■ Aim of the exercise
Rewrite every line of text in the material below as a JSON list of strings, one string per line, skipping blank lines. Leave the pictures out of the answer.

■ Data section

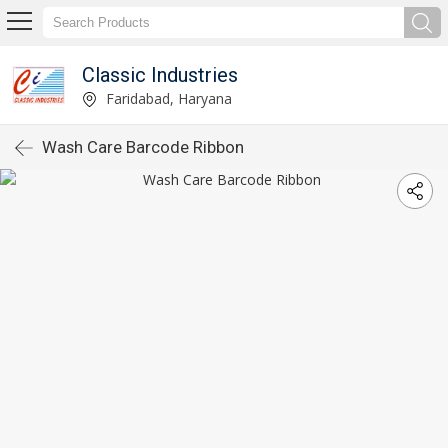
Classic Industries
Faridabad, Haryana
Wash Care Barcode Ribbon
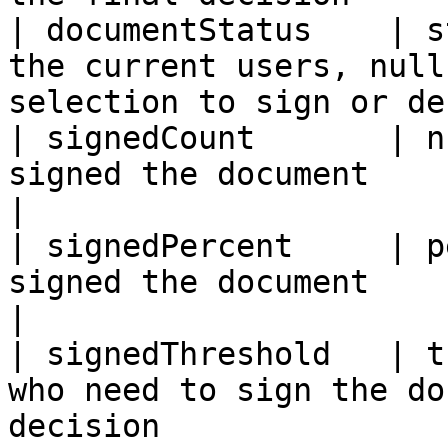
| documentStatus    | s
the current users, null
selection to sign or de
| signedCount       | n
signed the document                                                               
|

| signedPercent     | p
signed the document                                                           
|

| signedThreshold   | t
who need to sign the do
decision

■ Written answer
[
  "Classic Industries",
  "Faridabad, Haryana",
  "Wash Care Barcode Ribbon",
  "| documentStatus    | s",
  "the current users, null",
  "selection to sign or de",
  "| signedCount       | n",
  "signed the document                                                               ",
  "|",
  "| signedPercent     | p",
  "signed the document                                                           ",
  "|",
  "| signedThreshold   | t",
  "who need to sign the do",
  "decision"
]